(Your assignment): From the line holding "neck: (470, 725)" to the final line below, restate each line word for word and add nothing.

————————

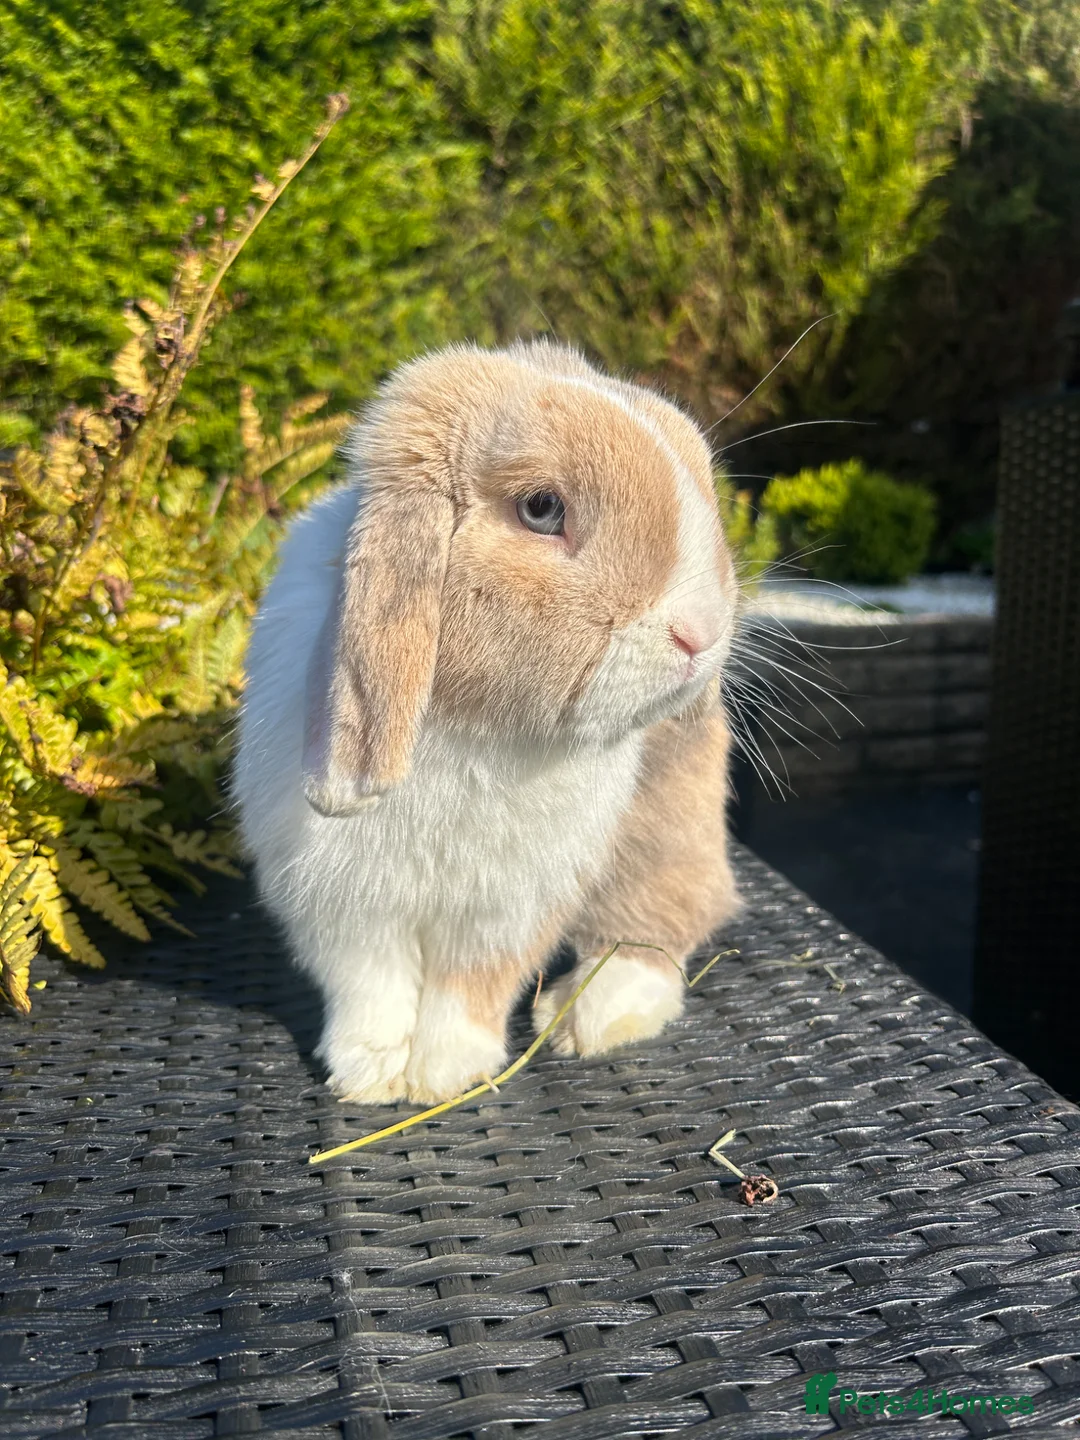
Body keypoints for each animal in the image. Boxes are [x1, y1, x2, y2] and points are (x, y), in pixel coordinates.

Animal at [233, 339, 742, 1104]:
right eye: (542, 508)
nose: (701, 634)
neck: (470, 725)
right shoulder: (345, 906)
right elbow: (369, 986)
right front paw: (368, 1074)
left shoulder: (508, 909)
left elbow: (470, 986)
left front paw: (445, 1074)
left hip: (668, 826)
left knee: (663, 917)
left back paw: (592, 1015)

————————

(Exercise result):
neck: (470, 725)
right shoulder: (345, 906)
right elbow: (369, 986)
right front paw: (368, 1074)
left shoulder: (508, 909)
left elbow: (470, 986)
left front paw: (445, 1074)
left hip: (668, 826)
left knee: (663, 917)
left back paw: (592, 1015)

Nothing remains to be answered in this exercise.